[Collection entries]
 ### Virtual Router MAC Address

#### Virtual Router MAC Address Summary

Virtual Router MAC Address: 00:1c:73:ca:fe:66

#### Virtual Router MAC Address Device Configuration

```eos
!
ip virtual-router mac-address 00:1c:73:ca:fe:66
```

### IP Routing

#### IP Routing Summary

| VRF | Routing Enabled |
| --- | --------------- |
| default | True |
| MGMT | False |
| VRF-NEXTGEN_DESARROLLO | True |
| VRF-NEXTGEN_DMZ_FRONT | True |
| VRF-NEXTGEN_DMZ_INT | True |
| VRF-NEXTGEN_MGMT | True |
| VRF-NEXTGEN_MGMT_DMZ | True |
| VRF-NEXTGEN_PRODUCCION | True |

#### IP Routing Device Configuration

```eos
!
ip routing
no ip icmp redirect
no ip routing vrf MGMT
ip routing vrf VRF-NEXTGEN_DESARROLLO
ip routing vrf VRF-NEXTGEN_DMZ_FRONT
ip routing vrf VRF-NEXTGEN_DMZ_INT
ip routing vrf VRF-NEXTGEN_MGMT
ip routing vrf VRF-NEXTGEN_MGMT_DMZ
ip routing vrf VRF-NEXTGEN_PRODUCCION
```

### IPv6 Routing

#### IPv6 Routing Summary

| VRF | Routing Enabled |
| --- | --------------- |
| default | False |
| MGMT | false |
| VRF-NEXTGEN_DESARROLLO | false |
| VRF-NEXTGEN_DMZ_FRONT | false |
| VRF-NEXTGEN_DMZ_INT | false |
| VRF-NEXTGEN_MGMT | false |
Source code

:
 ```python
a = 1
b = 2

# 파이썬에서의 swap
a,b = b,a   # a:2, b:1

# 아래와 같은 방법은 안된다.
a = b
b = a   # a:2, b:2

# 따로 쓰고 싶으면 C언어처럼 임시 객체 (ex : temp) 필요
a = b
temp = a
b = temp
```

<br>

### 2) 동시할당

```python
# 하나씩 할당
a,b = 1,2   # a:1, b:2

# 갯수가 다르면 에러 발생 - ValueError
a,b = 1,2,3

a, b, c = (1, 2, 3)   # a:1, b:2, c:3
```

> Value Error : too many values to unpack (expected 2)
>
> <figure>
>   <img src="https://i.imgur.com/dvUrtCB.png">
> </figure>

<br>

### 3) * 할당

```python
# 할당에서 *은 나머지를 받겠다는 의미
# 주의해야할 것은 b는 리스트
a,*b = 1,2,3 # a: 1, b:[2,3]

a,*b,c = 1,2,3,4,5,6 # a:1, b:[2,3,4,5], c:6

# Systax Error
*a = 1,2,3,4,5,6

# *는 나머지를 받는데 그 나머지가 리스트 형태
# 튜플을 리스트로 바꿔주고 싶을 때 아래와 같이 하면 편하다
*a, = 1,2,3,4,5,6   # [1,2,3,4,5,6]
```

** YOUR OBJECTIVE **
Your answer should be each line of the data that contains the word "Configuration", copied as it stands.

** ANSWER FOR THIS EXERCISE **
#### Virtual Router MAC Address Device Configuration
#### IP Routing Device Configuration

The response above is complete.